Ousmane Sonko dénonce l’impunité dans la reddition des comptes au Sénégal
Le Premier ministre sénégalais Ousmane Sonko a exprimé une vive frustration lors d’un Conseil interministériel dédié aux infrastructures, pointant du doigt l’absence de poursuites judiciaires dans les dossiers de reddition de comptes. Alors que la ministre de la Justice, Yassine Fall, présentait les lacunes de son département et les dérives observées dans certains chantiers, Ousmane Sonko a saisi l’occasion pour interpeller directement la garde des Sceaux.
« Madame la ministre, qu’est-ce que la justice fait vraiment ? Parfois, j’ai des doutes. Est-ce que tout cela est vraiment nécessaire ? », a-t-il interrogé, selon les échanges rapportés. Le chef du gouvernement a ensuite développé une critique acerbe : « Dans ce pays, on peut tout se permettre et être protégé. Le système reste intact, des milliards sont gaspillés et personne n’est inquiété », a-t-il dénoncé avec force.
Ousmane Sonko a rappelé que l’équipe au pouvoir avait été élue pour rétablir la responsabilité des acteurs publics. « Si la situation persiste, c’est inutile. Les Sénégalais ne doivent plus financer à nouveau les mêmes infrastructures alors que des responsables se sont enrichis sans rendre de comptes », a-t-il lancé. Il a également souligné l’absurdité de voir des scandales judiciaires sans suites concrètes : « Si la justice elle-même est touchée, que faites-vous de ces dossiers ? »

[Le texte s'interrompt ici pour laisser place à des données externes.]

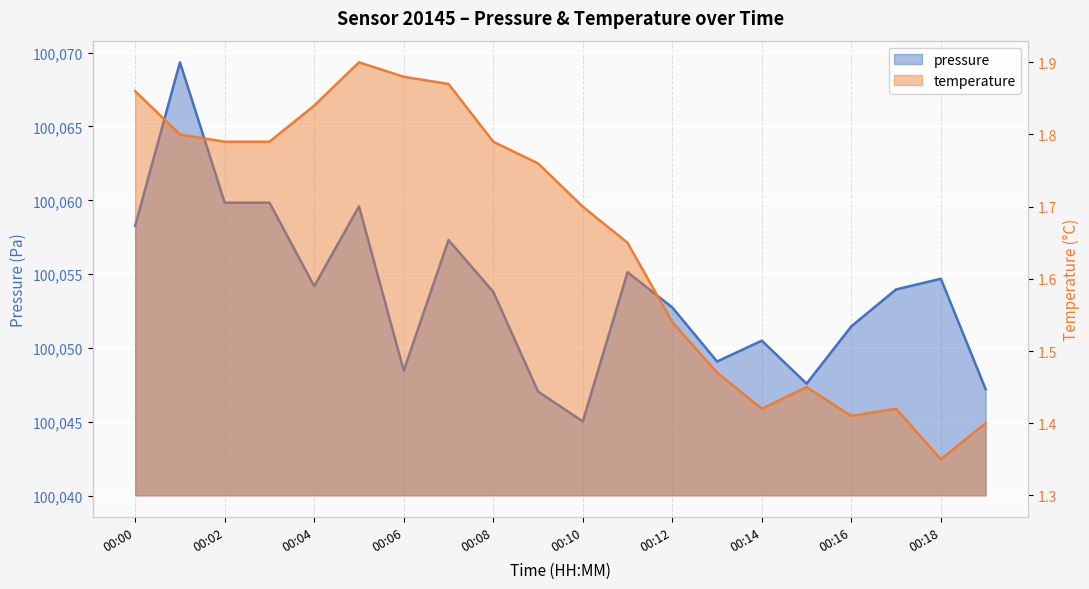

What value does the pressure series have at 00:00?

100058.3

Les réponses de la ministre de la Justice
Face à ces critiques, Yassine Fall a réagi en assurant que son ministère s’engage activement à faire répondre les fautifs, malgré les défis structurels. « Nous y travaillons et, s’il plaît à Dieu, nous obtiendrons des résultats satisfaisants pour le peuple sénégalais », a-t-elle déclaré. Cependant, Ousmane Sonko n’a pas lâché prise, insistant sur la nécessité de situer les responsabilités, qu’elles concernent d’anciens ou de nouveaux dirigeants.

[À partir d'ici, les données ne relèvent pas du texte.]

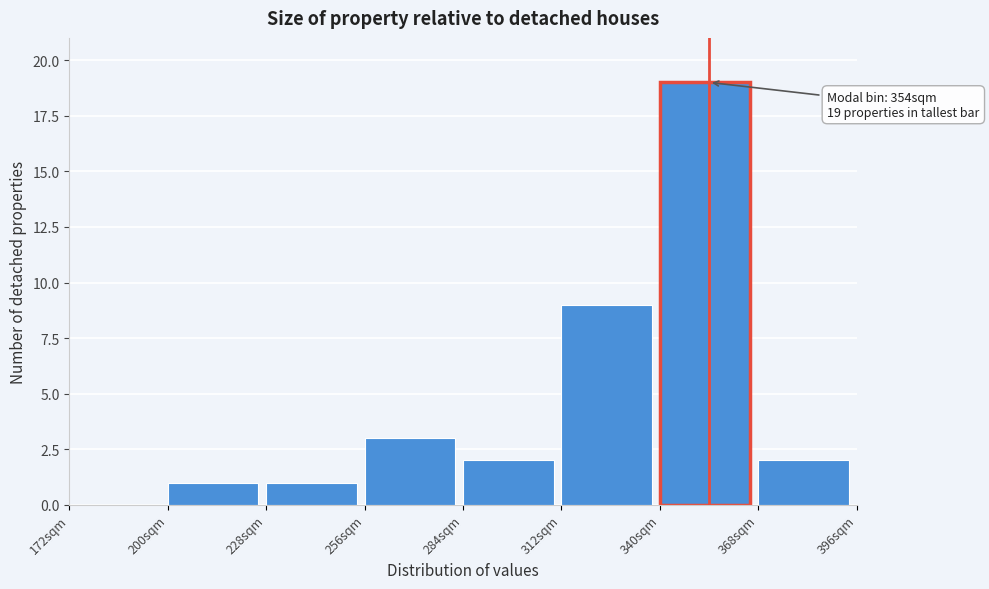

Which range on the x-axis has the tallest bar?

340 to 368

Il a évoqué la possibilité d’un « sabotage judiciaire » et exigé un suivi strict de chaque dossier, avec une publication publique des manquements. « Ces dossiers n’appartiennent pas à un magistrat, ni au Premier ministre, ni au Président de la République. Ils appartiennent à tous les Sénégalais », a-t-il martelé, promettant de hausser le ton dans les semaines à venir.